Son principal objectif est d’éviter la « biopiraterie ». Un célèbre exemple est celui du cactus « coupe-faim » Hoodia gordonii, utilisé par la communauté des Sans en Namibie, dont des échantillons ont été acquis par des entreprises privées, via des contrats avec une université d’Afrique du Sud, sans que les détenteurs du savoir traditionnel en perçoivent le moindre dividende. Le protocole prévoit qu’une compagnie souhaitant accéder à une ressource génétique (issue d’une plante, d’un animal ou d’un micro-organisme) devra obtenir un permis préalable délivré par l’Etat concerné, puis signer un contrat relatif au partage des avantages, financiers ou non. En cas d’infraction, les gouvernements seraient autorisés à engager des poursuites judiciaires et à sanctionner les coupables.

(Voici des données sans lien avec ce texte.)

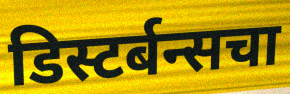
डिस्टर्बन्सचा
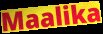
Maalika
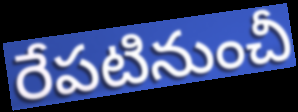
రేపటినుంచీ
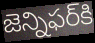
జెన్నిఫర్‌కి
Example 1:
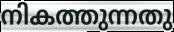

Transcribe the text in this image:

നികത്തുന്നതു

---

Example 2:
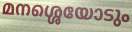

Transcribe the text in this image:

മനശ്ശെയോടും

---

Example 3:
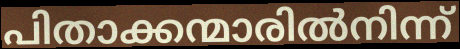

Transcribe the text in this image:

പിതാക്കന്മാരിൽനിന്ന്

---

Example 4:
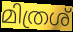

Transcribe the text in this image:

മിത്രശ്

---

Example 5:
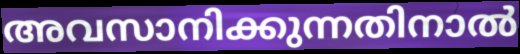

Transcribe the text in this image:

അവസാനിക്കുന്നതിനാൽ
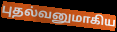
புதல்வனுமாகிய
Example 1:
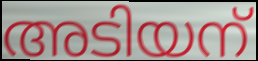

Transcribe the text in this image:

അടിയന്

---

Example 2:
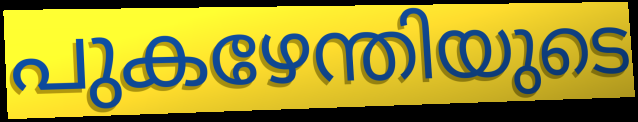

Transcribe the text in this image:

പുകഴേന്തിയുടെ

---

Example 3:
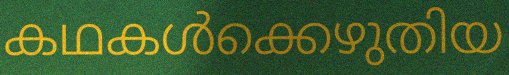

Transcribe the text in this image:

കഥകൾക്കെഴുതിയ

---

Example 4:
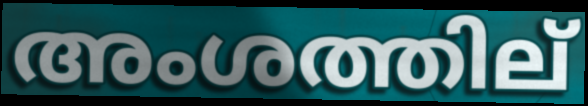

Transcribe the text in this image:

അംശത്തില്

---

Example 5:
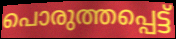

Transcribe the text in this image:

പൊരുത്തപ്പെട്ട്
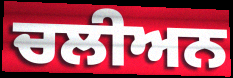
ਚਲੀਅਨ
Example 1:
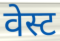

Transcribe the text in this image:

वेस्ट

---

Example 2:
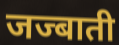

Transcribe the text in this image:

जज्बाती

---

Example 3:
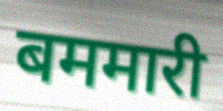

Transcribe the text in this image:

बममारी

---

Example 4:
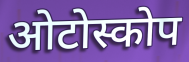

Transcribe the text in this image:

ओटोस्कोप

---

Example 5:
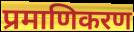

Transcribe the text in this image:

प्रमाणिकरण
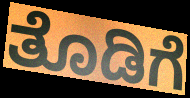
ತೊಡಿಗೆ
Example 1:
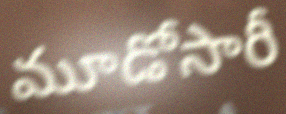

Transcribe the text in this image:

మూడోసారీ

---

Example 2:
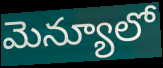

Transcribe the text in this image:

మెన్యూలో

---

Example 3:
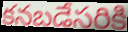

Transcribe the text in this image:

L’Australie, le Canada et laNouvelle-Zélande sont les principaux opposants au protocole. Aux antipodes, un groupe de pays africains plaide pour l’adoption d’un régime fort et rétroactif pour rembourser la dette historique liée à l’exploitation des ressources durant la colonisation. Regroupés au sein du G77, les pays du Sud réclament davantage de financements en faveur de la biodiversité : une multiplication par 10 selon la base actuelle des négociations. Le montant actuel de ces aides n’est toutefois pas bien connu. « Pour la France , elles ont été estimées à 2 % du montant total de l’aide pour le développement, soit environ 5,2 millions d’euros par an », précise Marc Fagot, de la Direction des affaires européennes et internationales au Meeddm.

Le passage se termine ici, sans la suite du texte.